The injuries suffered by high school hockey players Jack Jablonski and Jenna Privette have touched thousands of people, but they have a special poignancy for me. I knew an athlete who suffered a spinal cord injury in a sports competition at age 17. He was a funny, fresh-faced and well-liked kid. It was 1960, his name was Bill Whiting and he was my uncle.
Bill died this past September, having lived for 51 years as a quadriplegic. The doctors who treated him at the end of his life believe he was the longest-surviving quadriplegic in the country. For 45 of those years he lived semi-independently, though not without tremendous difficulty and challenges. He might have lived even longer, if a second accident had not injured him again.
With a determination and strength of will almost foreign to most people, Bill taught himself how to draw using a mouth stick and pencil. His drawings are beautiful landscapes and seascapes, exquisite in their representation of boats, mangroves, buildings — and only made more so by the knowledge that each line was created by a small, controlled shake of the head.
For 30 years he sold pieces at art fairs, in galleries and on street corners; my cousins and I grew up working as his assistants, packaging note cards and making change. We saw the varying degrees of pity, fear and discomfort he encountered in other people every day of his extraordinary life. Sometimes we laughed, sometimes we chased people away, and sometimes we watched people try to heal his injury through prayer.
Bill became a virtual encyclopedia of Bob Dylan songs, Woody Allen movies, boxing scores and the pain of being a Detroit Lions fan. He married and divorced, dated beautiful women, told a mean joke and navigated his wheelchair through the streets with a fearlessness and sense of adventure I could only hope to emulate.
One of my favorite memories is going to the annual King Mango Strut — a parody of the Orange Bowl Parade — and watching Bill roll by dressed like Toulouse-Lautrec, with six can-can dancers kicking along beside him.

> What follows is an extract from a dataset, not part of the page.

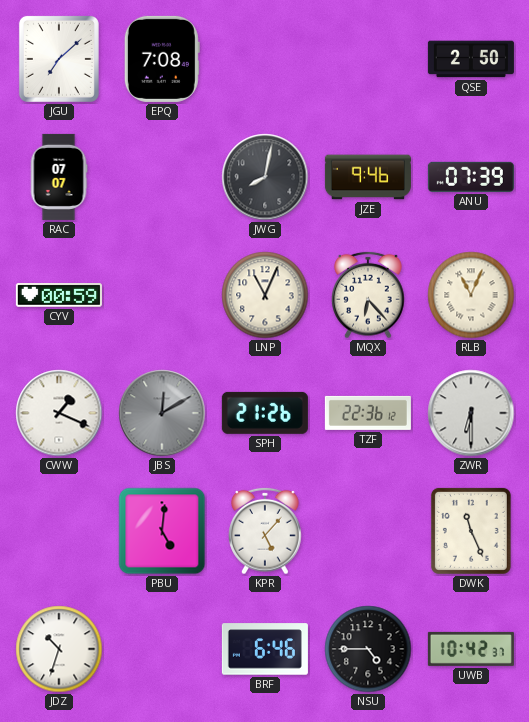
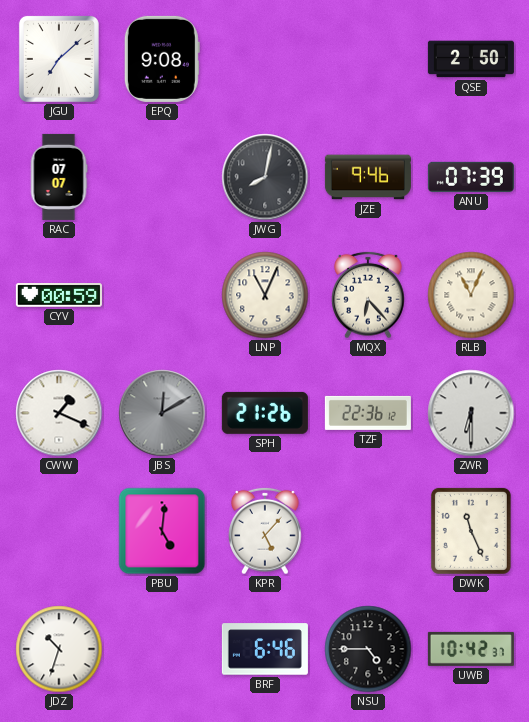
EPQ: 7:08 -> 9:08
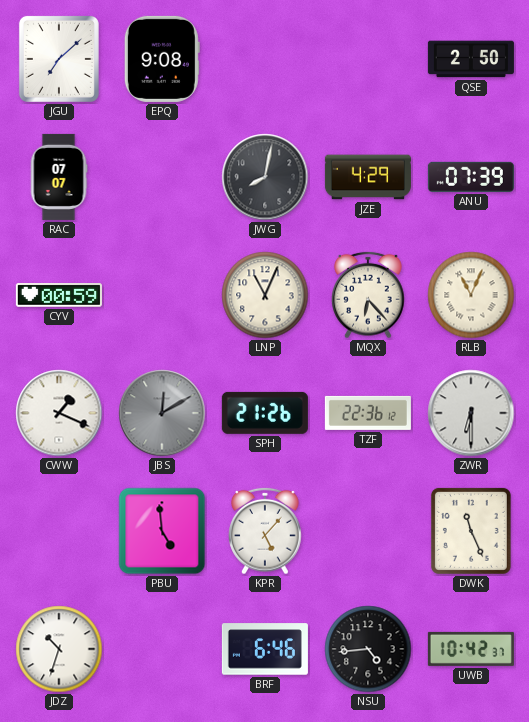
JZE: 9:46 -> 4:29
PBU: 5:01 -> 4:59
NSU: 4:45 -> 4:44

Since Bill's passing, I've been trying to figure out the best way to carry on the inspiration and example of his life. One way, given the news of these recent sports injuries, is to tell Bill's story to more people. Jack Jablonski's prognosis is the same as Bill's was; his doctors say he will never walk again. Even so, the circumstances are different; the medical advances since Bill's injury are innumerable. But the life-long challenges are similar. (Jenna Privette's spinal cord, thankfully, was not severed.)

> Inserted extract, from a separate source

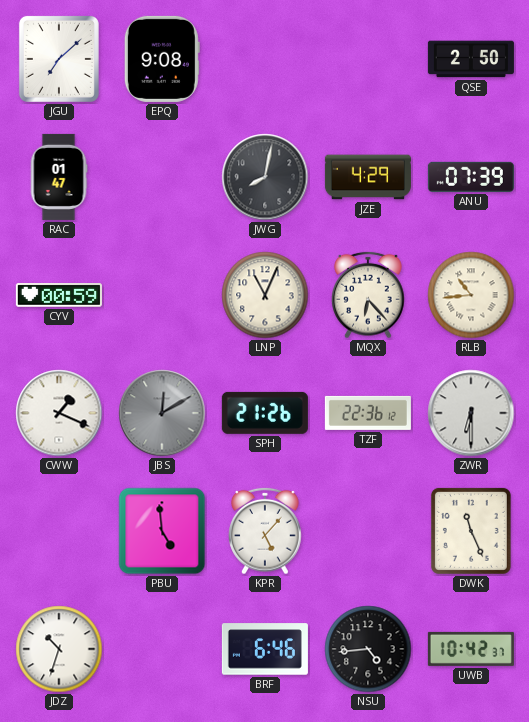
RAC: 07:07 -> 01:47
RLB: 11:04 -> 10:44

At Bill's memorial service in October, we met people who had last seen him in high school, including one guy who had been on his trampoline team and watched the accident happen. Most hadn't kept in touch with Bill, though they had followed his art career and even owned some of his work.
They all spoke of the inspiration Bill had been to them, and how much they had thought about him over the years. We were grateful for their words, but I couldn't help wondering why they hadn't stayed in touch. It's remarkable that he touched their lives deeply; I only wish they had thought to touch his as time went by. Surviving accidents like this, and caring for those who have, can be a lonely, scary, infuriating experience.
No one can know who Bill would have become had he not been injured. The person he did become was funny, complicated, interesting and talented. I am still grieving his loss, and the multiple tragedies he endured, and the overall unfairness of his situation. But I am forever grateful that I knew and loved him, that I saw the world through his eyes on occasion, and that he may have served as a source of courage for others facing obstacles.
I hope the outpouring of support and interest in Jablonski and Privette continues, and that those who know them now continue to know them as time goes on.